MOZZIAH: Look at you all, you all come here in so called worship, all wanting a piece of me and yet NONE of you know me. I live for you, every one of you. *glances towards Joyce, Weeks and G*ardian lot* Well most of you, and what do I hear? *adopts a mimicking voice* I don't think much to the set list, When's he coming back to twitter? When will he play some UK dates? When are The Smiths getting back together? Why won't he come to Canada? How must he be feeling about Shelagh? When's the book coming out? Has he signed a record deal? How long can he go on for? Why the string and no belt?*readopts normal voice* I'm sick of it, sick of it. Get out the lot of you, go on GET OUT. You'll miss me when I'm gone, I keep telling you, You'll miss me when I'm gone.
(The church empties and everybody looks down at the floor as they trundle past The Mozziah, but each hand him a 'Blue Rose'. One person remains, it is the ghost of Oscar Wilde).
MOZZIAH: Now I feel bad, they actually do all love me don't they? But what is it Oscar? Why am I here? What is my purpose? I look up at the stars and I see things, what do they mean?
OSCAR: Questions, questions, questions my boy. It would appear that Trouble no longer just 'loves' you, it has moved in with you and is leaving it's dirty laundry all over your floor. I fear that you think too much.
MOZZIAH: So what should I do?
OSCAR: There is only one thing you need do for now, re-open your World for your people. Let them know you are there for them.

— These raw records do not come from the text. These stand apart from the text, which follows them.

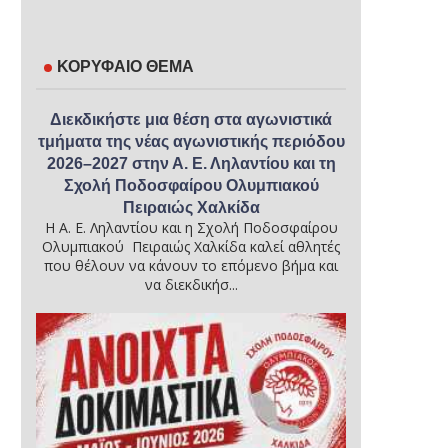
ΚΟΡΥΦΑΙΟ ΘΕΜΑ
Διεκδικήστε μια θέση στα αγωνιστικά
τμήματα της νέας αγωνιστικής περιόδου
2026–2027 στην Α. Ε. Ληλαντίου και τη
Σχολή Ποδοσφαίρου Ολυμπιακού
Πειραιώς Χαλκίδα
Η Α. Ε. Ληλαντίου και η Σχολή Ποδοσφαίρου
Ολυμπιακού Πειραιώς Χαλκίδα καλεί αθλητές
που θέλουν να κάνουν το επόμενο βήμα και
να διεκδικήσ...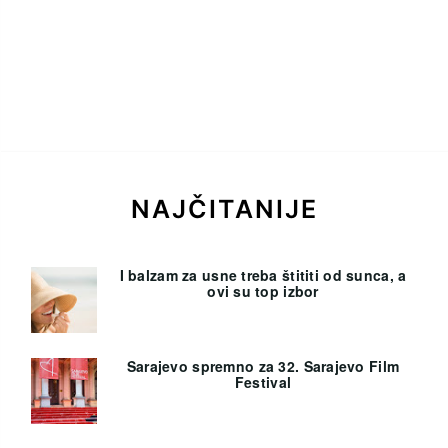
NAJČITANIJE
I balzam za usne treba štititi od sunca, a
ovi su top izbor
Sarajevo spremno za 32. Sarajevo Film
Festival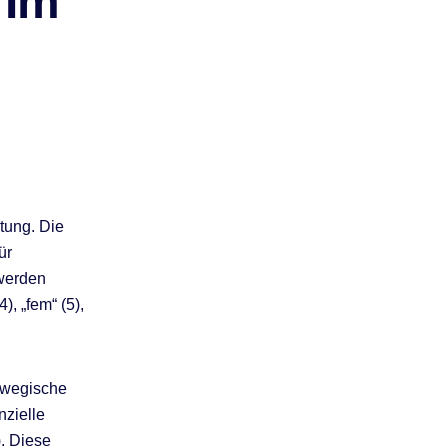
 Im
tung. Die
ür
werden
4), „fem“ (5),
orwegische
nzielle
). Diese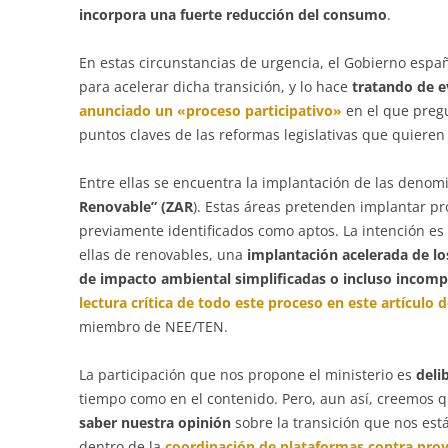
incorpora una fuerte reducción del consumo
.
En estas circunstancias de urgencia, el Gobierno espa
para acelerar dicha transición, y lo hace
tratando de e
anunciado un «proceso participativo»
en el que preg
puntos claves de las reformas legislativas que quieren
Entre ellas se encuentra la implantación de las deno
Renovable” (ZAR
). Estas áreas pretenden implantar p
previamente identificados como aptos. La intención es 
ellas de renovables, una
implantación acelerada de l
de impacto ambiental simplificadas o incluso incomp
lectura crítica de todo este proceso en este artícul
miembro de NEE/TEN.
La participación que nos propone el ministerio es
deli
tiempo como en el contenido. Pero, aun así, creemo
saber nuestra opinión
sobre la transición que nos est
dentro de la
coordinación de plataformas contra pro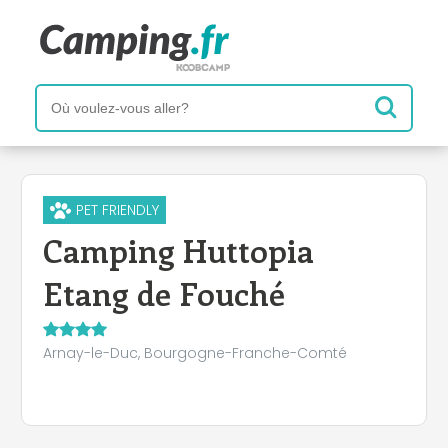
PET FRIENDLY
Camping Huttopia
Etang de Fouché
Arnay-le-Duc, Bourgogne-Franche-Comté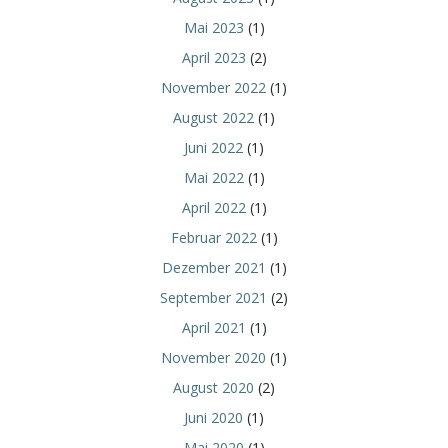
Mai 2023
(1)
April 2023
(2)
November 2022
(1)
August 2022
(1)
Juni 2022
(1)
Mai 2022
(1)
April 2022
(1)
Februar 2022
(1)
Dezember 2021
(1)
September 2021
(2)
April 2021
(1)
November 2020
(1)
August 2020
(2)
Juni 2020
(1)
Mai 2020
(1)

MOZZIAH: Thank you, you never judge me like the others, I wish I could've been there for you, I wish there were something I could do for you.
OSCAR: Well actually, now you mention it, could you just sign my copy of the Order of Service? It's not for me you understand, it's for my, eh, niece. (The Mozziah signs the order of service and the two leave the church, they pass Rev Rat outside who has been chatting to the parihioners/twitterdillians).
RAT:Merry Christmas Mozziah and thank you for being you.